WORK INSTRUCTIONS: Return every line in the rows below that contains the string "lAtPos". Case counts.

Dataset records
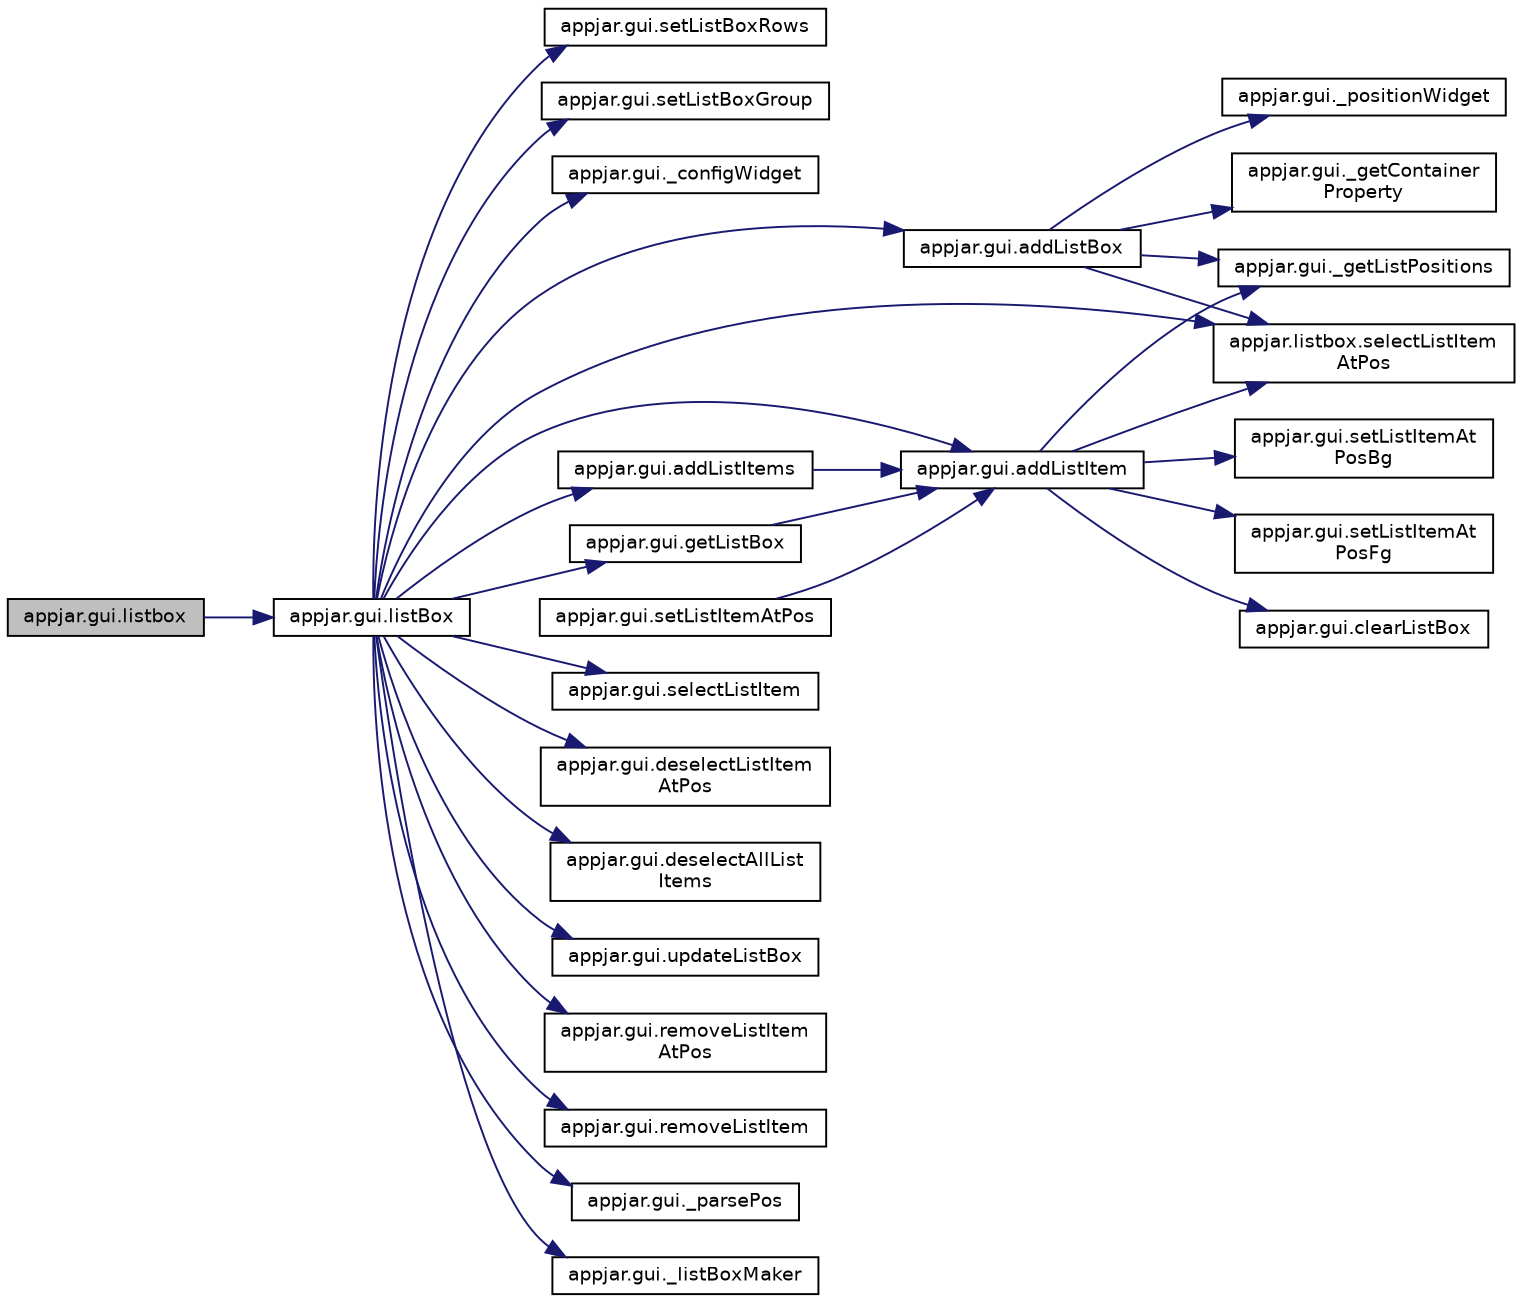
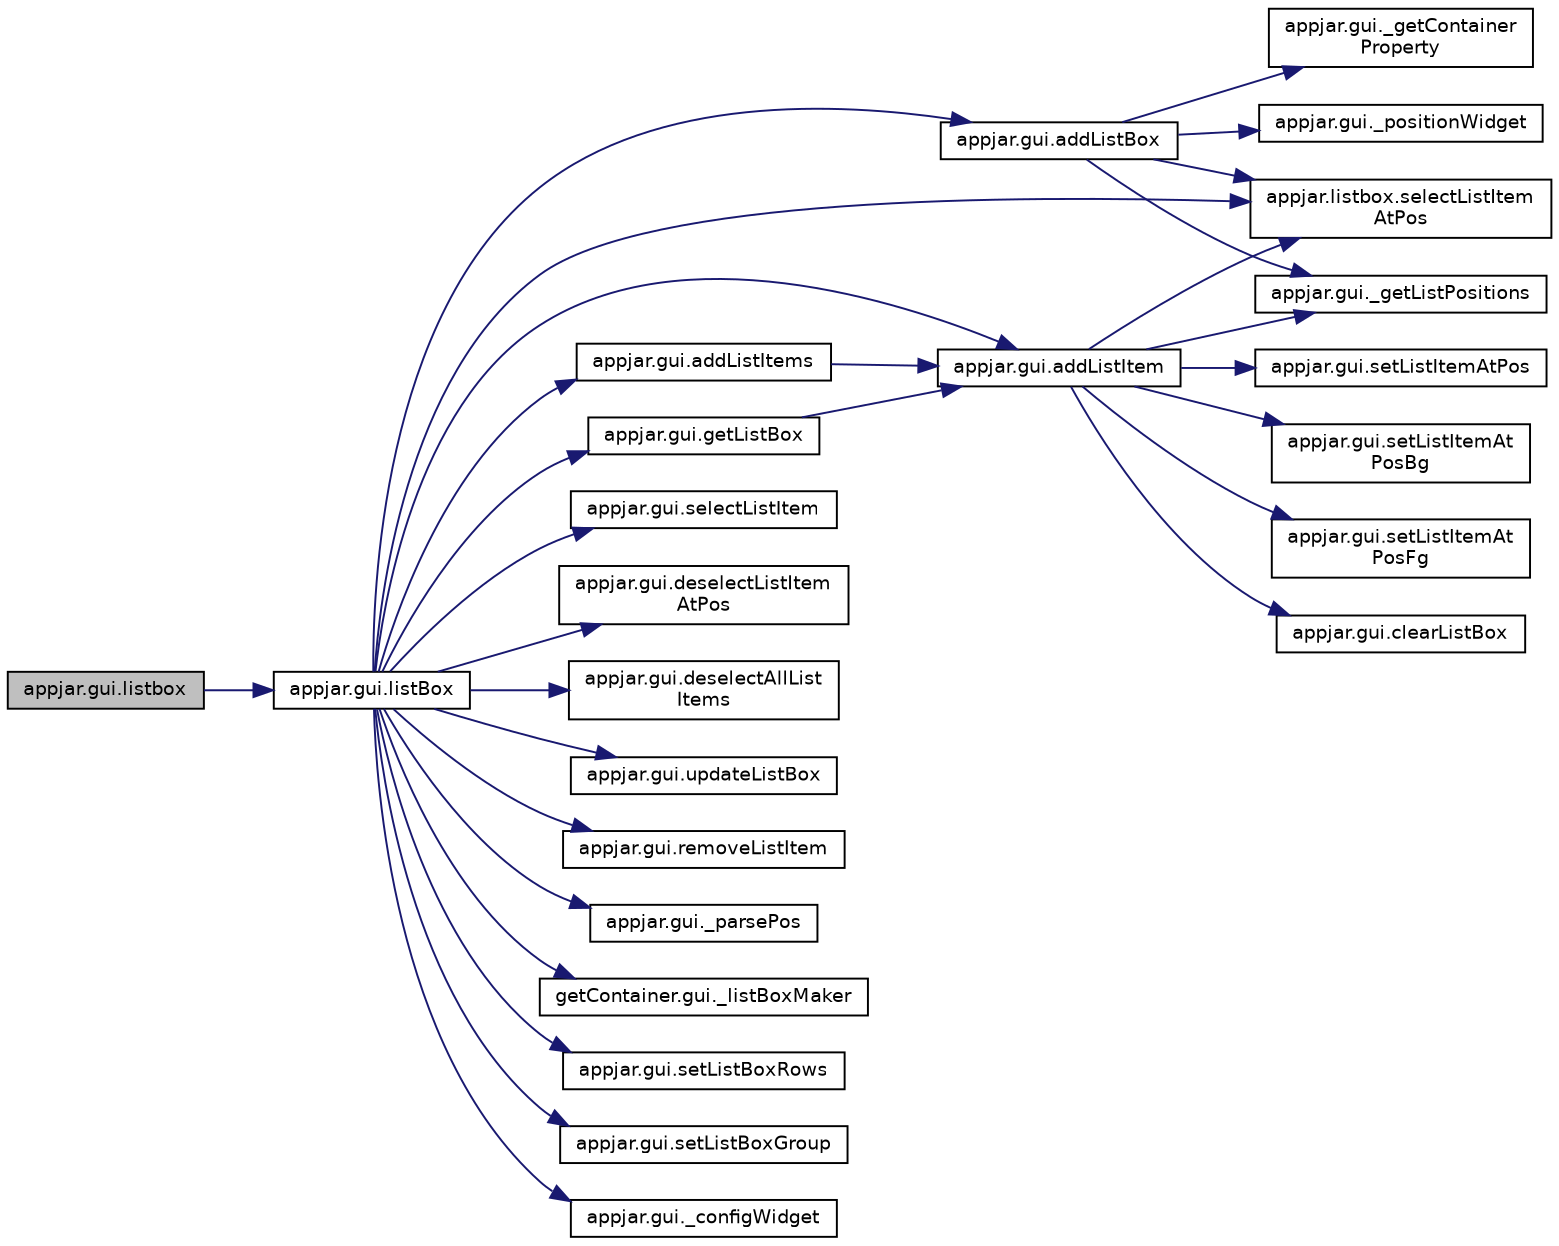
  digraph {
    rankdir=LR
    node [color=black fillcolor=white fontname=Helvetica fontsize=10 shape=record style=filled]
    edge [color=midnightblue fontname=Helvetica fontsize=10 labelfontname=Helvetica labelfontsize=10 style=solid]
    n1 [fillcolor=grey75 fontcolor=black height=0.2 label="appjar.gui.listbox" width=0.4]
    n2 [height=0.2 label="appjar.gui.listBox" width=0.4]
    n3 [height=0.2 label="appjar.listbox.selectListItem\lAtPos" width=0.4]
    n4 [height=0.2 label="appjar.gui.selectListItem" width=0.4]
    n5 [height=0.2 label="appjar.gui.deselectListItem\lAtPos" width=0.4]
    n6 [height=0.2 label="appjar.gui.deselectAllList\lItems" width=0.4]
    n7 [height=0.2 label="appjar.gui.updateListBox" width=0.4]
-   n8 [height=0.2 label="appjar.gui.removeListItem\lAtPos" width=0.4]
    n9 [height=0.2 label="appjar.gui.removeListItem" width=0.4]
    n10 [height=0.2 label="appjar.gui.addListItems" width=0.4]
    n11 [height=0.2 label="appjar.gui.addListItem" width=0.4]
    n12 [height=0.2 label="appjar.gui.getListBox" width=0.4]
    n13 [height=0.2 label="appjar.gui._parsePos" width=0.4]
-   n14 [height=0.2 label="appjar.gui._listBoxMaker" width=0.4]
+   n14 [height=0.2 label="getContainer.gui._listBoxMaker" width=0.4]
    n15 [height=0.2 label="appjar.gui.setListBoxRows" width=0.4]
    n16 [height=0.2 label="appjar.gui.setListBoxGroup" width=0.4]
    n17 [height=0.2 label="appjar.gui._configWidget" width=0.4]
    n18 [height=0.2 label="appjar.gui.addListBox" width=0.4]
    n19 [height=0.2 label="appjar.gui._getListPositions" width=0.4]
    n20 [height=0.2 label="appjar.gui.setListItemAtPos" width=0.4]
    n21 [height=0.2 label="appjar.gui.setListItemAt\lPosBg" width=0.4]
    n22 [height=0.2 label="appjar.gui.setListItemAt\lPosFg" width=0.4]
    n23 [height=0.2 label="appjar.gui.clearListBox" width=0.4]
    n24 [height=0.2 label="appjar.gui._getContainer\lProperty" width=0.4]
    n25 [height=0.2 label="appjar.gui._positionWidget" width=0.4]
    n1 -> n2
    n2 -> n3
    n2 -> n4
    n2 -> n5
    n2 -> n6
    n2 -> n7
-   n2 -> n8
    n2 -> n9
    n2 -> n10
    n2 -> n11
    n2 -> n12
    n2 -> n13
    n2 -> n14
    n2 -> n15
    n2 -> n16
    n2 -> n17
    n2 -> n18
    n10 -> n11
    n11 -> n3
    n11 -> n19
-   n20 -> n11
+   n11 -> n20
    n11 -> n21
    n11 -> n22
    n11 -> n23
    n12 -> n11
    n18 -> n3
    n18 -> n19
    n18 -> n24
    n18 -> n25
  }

...

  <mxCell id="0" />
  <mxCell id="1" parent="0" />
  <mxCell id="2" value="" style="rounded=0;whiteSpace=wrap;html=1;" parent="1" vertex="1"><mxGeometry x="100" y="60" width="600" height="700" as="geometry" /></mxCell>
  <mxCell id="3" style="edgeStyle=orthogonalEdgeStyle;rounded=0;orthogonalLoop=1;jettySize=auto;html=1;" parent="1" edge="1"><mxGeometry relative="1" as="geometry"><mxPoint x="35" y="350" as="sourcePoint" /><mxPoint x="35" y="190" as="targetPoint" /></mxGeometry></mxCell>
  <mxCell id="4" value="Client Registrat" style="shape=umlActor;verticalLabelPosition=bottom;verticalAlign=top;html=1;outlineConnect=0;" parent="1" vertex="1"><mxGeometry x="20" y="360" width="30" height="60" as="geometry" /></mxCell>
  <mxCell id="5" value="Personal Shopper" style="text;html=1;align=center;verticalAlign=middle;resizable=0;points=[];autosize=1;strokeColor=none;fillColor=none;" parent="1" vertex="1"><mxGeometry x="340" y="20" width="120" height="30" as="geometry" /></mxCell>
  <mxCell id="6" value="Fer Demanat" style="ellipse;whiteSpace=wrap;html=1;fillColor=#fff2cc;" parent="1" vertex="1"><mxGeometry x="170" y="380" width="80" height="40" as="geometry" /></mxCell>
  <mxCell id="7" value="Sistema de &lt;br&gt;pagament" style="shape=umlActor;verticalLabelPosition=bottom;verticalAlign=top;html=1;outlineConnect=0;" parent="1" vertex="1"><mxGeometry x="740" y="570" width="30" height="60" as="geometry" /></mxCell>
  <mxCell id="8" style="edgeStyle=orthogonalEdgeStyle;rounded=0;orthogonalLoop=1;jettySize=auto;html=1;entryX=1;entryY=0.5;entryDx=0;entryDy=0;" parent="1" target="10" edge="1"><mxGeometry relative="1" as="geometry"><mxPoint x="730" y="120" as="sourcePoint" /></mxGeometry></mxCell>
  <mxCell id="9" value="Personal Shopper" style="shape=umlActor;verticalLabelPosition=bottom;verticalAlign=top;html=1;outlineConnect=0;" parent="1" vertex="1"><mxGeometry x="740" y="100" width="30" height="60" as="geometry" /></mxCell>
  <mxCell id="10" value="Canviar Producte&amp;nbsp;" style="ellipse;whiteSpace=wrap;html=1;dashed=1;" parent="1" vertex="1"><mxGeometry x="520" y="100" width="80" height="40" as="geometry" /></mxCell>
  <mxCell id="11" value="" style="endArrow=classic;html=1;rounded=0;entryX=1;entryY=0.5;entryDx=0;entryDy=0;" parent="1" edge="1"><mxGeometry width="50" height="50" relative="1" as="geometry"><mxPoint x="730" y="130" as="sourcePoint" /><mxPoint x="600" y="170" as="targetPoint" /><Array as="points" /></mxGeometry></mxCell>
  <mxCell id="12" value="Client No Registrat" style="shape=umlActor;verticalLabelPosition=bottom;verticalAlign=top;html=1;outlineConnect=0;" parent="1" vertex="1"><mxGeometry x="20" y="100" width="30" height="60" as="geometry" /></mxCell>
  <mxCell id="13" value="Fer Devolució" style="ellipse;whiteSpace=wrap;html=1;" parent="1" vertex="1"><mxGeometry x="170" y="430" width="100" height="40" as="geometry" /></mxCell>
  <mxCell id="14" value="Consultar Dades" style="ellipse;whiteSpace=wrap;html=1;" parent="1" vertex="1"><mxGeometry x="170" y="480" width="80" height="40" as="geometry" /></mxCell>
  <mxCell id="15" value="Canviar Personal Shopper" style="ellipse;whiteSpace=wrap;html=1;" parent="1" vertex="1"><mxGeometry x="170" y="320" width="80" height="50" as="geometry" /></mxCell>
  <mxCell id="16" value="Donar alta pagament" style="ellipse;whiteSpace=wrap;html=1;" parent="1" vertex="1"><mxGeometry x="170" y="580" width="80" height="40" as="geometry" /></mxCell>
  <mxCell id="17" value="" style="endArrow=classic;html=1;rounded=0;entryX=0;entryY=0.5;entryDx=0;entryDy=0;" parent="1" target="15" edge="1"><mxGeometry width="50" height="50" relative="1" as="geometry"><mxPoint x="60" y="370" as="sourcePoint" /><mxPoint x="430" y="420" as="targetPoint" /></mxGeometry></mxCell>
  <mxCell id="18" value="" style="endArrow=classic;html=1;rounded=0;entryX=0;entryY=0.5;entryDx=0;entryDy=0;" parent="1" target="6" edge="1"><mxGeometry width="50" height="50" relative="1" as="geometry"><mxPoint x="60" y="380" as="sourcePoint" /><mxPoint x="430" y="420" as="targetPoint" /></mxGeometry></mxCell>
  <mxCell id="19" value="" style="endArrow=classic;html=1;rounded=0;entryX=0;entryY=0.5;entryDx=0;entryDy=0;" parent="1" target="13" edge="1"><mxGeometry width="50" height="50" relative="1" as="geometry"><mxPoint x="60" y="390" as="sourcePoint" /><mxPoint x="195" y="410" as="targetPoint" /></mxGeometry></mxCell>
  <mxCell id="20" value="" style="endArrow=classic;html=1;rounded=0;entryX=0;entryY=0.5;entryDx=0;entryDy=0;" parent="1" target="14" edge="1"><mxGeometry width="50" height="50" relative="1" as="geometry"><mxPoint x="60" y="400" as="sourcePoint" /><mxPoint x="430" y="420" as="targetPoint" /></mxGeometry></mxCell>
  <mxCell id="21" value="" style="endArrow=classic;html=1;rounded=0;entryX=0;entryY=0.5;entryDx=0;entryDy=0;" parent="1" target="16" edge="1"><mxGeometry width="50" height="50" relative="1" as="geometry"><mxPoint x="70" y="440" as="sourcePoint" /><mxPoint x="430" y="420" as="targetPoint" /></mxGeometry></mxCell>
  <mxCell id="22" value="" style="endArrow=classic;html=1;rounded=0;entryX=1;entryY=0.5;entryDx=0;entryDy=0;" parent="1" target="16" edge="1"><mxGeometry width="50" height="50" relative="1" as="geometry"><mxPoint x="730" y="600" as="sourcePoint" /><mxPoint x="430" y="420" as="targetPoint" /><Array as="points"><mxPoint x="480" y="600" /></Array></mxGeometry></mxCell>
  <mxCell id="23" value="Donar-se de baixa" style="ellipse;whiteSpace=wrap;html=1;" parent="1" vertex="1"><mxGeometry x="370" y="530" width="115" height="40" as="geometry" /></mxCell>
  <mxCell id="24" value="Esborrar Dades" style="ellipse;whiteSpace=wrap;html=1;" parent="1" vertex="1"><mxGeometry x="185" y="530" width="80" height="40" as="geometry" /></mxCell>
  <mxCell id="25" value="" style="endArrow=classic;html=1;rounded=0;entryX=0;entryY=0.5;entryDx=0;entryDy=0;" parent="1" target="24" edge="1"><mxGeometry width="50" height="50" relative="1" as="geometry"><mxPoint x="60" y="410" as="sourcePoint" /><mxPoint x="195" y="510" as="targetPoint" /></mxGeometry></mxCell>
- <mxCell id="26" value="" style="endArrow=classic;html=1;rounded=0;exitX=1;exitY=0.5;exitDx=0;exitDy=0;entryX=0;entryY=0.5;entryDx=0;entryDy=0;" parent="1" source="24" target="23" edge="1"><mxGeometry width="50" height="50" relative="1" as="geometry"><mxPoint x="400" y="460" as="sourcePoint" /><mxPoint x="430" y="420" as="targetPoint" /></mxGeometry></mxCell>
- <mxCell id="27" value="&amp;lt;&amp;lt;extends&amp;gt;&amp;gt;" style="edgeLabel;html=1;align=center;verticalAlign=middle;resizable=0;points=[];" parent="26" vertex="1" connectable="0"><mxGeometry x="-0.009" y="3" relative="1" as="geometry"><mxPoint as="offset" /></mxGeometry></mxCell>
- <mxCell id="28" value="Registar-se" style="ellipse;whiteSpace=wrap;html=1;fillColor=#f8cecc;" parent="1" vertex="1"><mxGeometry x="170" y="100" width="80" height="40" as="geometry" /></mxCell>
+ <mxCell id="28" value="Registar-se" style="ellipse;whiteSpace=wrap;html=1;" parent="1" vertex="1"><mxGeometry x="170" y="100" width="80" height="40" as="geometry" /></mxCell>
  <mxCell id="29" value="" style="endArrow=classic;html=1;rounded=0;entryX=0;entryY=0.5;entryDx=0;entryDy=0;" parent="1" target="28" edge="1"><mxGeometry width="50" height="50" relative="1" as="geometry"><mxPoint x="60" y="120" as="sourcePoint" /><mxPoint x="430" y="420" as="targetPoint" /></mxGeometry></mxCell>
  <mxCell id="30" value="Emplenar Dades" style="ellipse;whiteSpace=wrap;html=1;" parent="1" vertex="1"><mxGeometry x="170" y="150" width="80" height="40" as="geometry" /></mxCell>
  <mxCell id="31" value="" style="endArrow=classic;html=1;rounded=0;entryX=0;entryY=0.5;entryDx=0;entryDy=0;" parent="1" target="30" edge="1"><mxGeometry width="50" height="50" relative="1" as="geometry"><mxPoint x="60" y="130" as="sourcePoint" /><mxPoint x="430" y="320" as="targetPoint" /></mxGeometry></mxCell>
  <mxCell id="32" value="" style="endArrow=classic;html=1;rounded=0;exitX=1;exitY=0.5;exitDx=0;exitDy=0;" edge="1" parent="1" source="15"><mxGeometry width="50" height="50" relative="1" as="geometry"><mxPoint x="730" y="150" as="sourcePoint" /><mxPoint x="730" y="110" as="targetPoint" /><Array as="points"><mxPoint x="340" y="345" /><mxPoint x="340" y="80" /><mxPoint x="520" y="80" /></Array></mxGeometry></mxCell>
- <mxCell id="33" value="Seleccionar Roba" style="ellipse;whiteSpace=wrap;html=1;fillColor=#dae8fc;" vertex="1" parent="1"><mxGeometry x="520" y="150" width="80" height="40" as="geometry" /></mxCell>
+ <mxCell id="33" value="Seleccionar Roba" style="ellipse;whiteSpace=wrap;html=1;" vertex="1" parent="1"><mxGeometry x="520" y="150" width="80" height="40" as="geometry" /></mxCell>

RESULT BELOW:
    n3 [height=0.2 label="appjar.listbox.selectListItem\lAtPos" width=0.4]
    n5 [height=0.2 label="appjar.gui.deselectListItem\lAtPos" width=0.4]
-   n8 [height=0.2 label="appjar.gui.removeListItem\lAtPos" width=0.4]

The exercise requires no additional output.